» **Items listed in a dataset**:
§

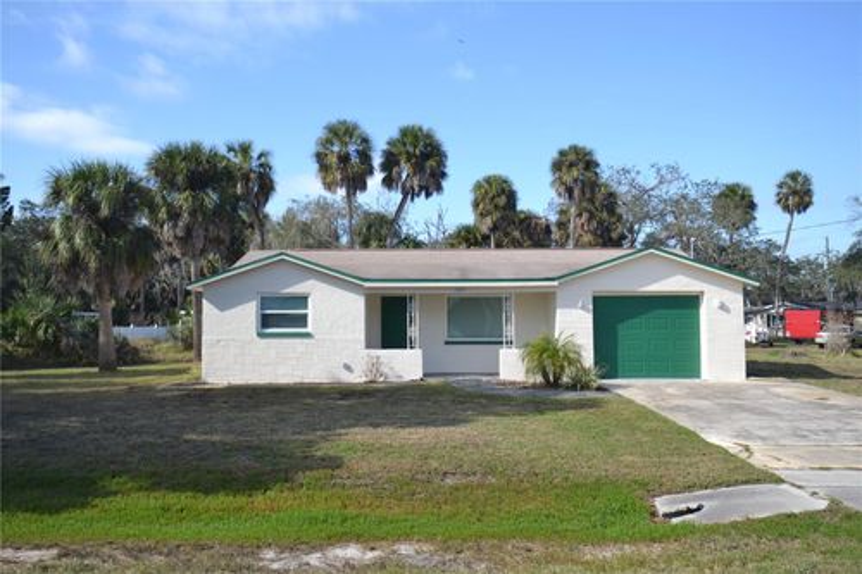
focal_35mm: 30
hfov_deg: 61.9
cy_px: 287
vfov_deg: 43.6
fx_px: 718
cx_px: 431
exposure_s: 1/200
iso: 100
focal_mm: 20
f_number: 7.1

§

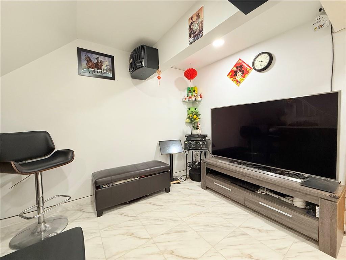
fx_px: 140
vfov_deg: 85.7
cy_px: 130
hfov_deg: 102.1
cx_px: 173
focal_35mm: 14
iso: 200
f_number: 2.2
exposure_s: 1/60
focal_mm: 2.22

§

» **WRITTEN TASK**:
Take the stretch of lines above from the one containing "hfov_deg: 61.9" through the one containing "f_number: 7.1" and repeat it exactly, adding no other line.

» **RESULT OF THIS TASK**:
hfov_deg: 61.9
cy_px: 287
vfov_deg: 43.6
fx_px: 718
cx_px: 431
exposure_s: 1/200
iso: 100
focal_mm: 20
f_number: 7.1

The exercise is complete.